### TASK DESCRIPTION
Report back every line below that carries the word "blockquote".

Stored items
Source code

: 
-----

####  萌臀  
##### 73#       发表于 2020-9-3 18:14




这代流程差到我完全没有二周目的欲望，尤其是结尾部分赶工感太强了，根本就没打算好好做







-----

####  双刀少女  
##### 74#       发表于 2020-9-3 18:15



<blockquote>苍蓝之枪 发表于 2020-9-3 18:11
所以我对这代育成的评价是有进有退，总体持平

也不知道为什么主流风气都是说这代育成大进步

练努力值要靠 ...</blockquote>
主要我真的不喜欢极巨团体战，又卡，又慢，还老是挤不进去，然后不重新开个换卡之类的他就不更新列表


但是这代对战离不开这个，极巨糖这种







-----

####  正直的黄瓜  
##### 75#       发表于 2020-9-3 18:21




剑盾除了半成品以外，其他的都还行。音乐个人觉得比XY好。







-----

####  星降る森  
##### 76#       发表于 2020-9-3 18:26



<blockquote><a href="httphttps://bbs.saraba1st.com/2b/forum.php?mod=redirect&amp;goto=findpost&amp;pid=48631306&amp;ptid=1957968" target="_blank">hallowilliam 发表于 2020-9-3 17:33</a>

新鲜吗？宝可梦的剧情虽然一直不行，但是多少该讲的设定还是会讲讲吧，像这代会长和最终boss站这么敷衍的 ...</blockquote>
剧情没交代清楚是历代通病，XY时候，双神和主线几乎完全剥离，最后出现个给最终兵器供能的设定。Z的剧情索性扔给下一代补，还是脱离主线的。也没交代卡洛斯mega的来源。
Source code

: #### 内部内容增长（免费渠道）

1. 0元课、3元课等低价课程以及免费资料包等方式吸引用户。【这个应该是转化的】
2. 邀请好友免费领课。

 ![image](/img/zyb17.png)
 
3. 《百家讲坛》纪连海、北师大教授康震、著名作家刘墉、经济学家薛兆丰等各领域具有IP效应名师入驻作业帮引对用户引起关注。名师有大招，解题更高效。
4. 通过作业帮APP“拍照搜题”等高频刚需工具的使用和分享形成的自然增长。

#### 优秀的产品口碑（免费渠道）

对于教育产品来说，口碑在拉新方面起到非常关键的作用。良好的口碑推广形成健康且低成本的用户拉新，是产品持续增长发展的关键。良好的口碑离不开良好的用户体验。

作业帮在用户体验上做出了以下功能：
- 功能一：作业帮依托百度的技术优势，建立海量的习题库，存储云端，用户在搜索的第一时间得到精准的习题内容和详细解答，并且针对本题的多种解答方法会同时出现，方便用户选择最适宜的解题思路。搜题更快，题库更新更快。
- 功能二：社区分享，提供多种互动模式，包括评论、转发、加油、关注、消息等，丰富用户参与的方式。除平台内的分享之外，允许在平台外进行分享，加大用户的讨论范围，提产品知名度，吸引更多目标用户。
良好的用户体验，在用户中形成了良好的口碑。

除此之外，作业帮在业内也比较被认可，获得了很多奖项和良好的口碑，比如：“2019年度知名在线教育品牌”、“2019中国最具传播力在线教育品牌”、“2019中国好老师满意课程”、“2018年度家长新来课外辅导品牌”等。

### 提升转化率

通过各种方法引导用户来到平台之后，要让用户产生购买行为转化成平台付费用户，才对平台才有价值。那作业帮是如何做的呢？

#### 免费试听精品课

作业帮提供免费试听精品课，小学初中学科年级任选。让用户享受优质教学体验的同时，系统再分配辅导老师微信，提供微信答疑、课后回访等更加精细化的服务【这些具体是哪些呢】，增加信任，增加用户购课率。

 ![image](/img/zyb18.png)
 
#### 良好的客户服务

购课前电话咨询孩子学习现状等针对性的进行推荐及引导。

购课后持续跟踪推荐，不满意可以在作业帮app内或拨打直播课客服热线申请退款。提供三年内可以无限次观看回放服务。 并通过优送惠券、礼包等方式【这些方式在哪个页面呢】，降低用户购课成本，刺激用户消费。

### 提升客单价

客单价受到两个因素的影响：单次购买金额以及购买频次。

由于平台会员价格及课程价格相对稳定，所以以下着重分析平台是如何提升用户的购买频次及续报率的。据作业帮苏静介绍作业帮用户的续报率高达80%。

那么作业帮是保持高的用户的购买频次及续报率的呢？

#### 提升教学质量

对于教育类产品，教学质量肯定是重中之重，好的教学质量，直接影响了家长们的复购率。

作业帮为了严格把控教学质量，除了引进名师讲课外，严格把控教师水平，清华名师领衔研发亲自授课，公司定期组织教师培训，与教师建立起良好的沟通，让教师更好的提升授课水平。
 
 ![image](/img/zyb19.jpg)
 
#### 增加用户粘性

### TASK SOLUTION
<blockquote>苍蓝之枪 发表于 2020-9-3 18:11
练努力值要靠 ...</blockquote>
<blockquote><a href="httphttps://bbs.saraba1st.com/2b/forum.php?mod=redirect&amp;goto=findpost&amp;pid=48631306&amp;ptid=1957968" target="_blank">hallowilliam 发表于 2020-9-3 17:33</a>
新鲜吗？宝可梦的剧情虽然一直不行，但是多少该讲的设定还是会讲讲吧，像这代会长和最终boss站这么敷衍的 ...</blockquote>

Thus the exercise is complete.